Text excerpt:

=======

Antillean Creole

Antillean Creole
Antillean Creole
Kreyol, Kwéyòl, Patwa
Spoken in Guadeloupe, Martinique, Saint-Martin, Saint-Barthélemy - all French Antilles, Dominica, Saint Lucia.
Native speakers 1,205,585[1]  (date missing)
Language family
French Creole
  • Antillean Creoles
    • Antillean Creole
Language codes
ISO 639-3 either:
gcf – Guadeloupean Creole French
acf – Saint Lucian Creole French

51-AAC-cc (varieties:

51-AAC-cca to -cck)

Antillean Creole is a creole language with a vocabulary based on French. It is spoken primarily in the Lesser Antilles. Its grammar and vocabulary also include elements of Carib and African languages. Antillean Creole is related to Haitian Creole, but has a number of distinctive features; they are mutually intelligible. The language was formerly more widely spoken in the Lesser Antilles, but it has mostly vanished from Tobago and its number of speakers is declining in Grenada. While the islands of Dominica and Saint Lucia are officially English-speaking, there are efforts in both countries to preserve the use of Antillean Creole. In recent decades, it has gone from being seen as a sign of lower socio-economic status, banned in school playgrounds,[2] to a mark of national pride.

Since the 1970s there has also been a literary revival of Creole in the French-speaking islands of the Lesser Antilles, with writers such as Edouard Glissant and Raphaël Confiant employing the language.

=======

(Saved data entries)
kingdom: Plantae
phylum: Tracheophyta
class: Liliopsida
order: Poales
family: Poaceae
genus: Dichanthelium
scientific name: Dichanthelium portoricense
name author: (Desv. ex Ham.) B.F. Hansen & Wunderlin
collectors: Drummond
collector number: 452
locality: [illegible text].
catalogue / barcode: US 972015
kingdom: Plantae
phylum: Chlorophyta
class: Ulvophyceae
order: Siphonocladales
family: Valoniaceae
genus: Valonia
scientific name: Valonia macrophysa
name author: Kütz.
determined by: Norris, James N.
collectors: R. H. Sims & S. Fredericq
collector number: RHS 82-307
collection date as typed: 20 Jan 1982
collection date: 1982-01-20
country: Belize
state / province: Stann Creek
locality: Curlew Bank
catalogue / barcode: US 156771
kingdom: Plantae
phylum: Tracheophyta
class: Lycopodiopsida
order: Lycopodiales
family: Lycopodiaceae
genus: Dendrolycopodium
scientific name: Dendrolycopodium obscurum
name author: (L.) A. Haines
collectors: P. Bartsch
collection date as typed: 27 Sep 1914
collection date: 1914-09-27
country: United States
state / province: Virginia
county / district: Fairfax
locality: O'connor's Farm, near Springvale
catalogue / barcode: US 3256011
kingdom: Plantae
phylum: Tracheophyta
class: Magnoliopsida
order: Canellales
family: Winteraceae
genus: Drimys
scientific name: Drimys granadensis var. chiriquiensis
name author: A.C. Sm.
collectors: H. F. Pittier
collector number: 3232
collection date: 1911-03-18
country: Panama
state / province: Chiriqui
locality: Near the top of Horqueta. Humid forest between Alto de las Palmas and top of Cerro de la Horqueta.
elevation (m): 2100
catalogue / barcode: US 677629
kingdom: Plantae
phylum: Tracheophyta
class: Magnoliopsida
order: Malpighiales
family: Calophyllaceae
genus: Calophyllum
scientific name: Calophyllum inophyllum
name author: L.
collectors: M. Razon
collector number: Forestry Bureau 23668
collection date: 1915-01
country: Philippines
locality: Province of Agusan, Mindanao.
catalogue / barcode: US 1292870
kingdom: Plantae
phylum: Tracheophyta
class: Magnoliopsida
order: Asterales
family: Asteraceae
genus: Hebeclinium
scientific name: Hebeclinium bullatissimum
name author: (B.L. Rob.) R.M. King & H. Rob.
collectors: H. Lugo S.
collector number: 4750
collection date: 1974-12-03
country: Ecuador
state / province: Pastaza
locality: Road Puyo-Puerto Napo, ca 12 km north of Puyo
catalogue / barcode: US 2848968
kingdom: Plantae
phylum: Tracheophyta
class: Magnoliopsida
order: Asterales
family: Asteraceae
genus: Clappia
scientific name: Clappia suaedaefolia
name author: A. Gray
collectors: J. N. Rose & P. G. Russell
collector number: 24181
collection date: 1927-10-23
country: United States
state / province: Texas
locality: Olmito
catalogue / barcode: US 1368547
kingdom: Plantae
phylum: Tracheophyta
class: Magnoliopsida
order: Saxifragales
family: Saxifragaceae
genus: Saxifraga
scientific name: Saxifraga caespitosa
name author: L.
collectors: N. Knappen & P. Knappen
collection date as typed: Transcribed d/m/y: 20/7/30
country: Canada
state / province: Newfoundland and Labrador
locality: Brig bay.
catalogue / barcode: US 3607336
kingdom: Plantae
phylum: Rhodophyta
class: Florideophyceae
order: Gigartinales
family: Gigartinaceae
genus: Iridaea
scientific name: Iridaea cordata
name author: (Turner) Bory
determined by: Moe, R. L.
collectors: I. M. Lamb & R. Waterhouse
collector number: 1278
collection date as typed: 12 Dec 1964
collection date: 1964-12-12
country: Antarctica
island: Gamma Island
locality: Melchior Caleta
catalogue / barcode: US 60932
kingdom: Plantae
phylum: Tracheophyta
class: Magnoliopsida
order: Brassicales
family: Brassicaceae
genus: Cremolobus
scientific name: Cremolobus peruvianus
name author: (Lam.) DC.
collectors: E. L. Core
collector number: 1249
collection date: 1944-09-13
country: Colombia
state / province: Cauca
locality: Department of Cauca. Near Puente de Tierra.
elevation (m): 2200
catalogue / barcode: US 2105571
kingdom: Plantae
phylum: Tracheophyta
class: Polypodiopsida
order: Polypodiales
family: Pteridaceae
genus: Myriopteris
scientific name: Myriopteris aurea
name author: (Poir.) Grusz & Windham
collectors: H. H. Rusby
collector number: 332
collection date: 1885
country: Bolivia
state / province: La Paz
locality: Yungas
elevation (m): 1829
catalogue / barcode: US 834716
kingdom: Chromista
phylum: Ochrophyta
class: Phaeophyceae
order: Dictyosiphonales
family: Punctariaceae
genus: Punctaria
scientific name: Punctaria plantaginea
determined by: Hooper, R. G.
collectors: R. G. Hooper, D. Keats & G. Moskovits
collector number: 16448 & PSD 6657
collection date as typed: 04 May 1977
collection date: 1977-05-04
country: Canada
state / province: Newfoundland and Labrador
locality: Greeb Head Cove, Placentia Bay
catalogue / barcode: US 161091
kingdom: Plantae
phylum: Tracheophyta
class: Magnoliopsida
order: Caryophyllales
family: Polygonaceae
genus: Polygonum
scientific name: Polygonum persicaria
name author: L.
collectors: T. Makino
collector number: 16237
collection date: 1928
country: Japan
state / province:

=======

Written tasks:
(1) Answer these questions from the Antillean Creole text:
(a) How many native speakers does it give?
(b) What is the ISO 639-3 code for Saint Lucian Creole French?
(c) Which two writers does it name as using the language?
(2) Please rewrite the Antillean Creole text from "51-AAC-cca to -cck)" to "of national pride.", swapping "Tobago" for "Trinidad".
(3) For each statement, say whether the Antillean Creole text agrees with it:
(a) Antillean Creole and Haitian Creole are mutually intelligible.
(b) Dominica and Saint Lucia are officially French-speaking.
(c) The literary revival of Creole began in the 1990s.

Solutions for each task:
(1)
(a) 1,205,585
(b) acf
(c) Edouard Glissant and Raphaël Confiant

(2)
51-AAC-cca to -cck)

Antillean Creole is a creole language with a vocabulary based on French. It is spoken primarily in the Lesser Antilles. Its grammar and vocabulary also include elements of Carib and African languages. Antillean Creole is related to Haitian Creole, but has a number of distinctive features; they are mutually intelligible. The language was formerly more widely spoken in the Lesser Antilles, but it has mostly vanished from Trinidad and its number of speakers is declining in Grenada. While the islands of Dominica and Saint Lucia are officially English-speaking, there are efforts in both countries to preserve the use of Antillean Creole. In recent decades, it has gone from being seen as a sign of lower socio-economic status, banned in school playgrounds,[2] to a mark of national pride.

(3)
(a) Yes: "they are mutually intelligible."
(b) No: "the islands of Dominica and Saint Lucia are officially English-speaking"
(c) No: "Since the 1970s there has also been a literary revival of Creole"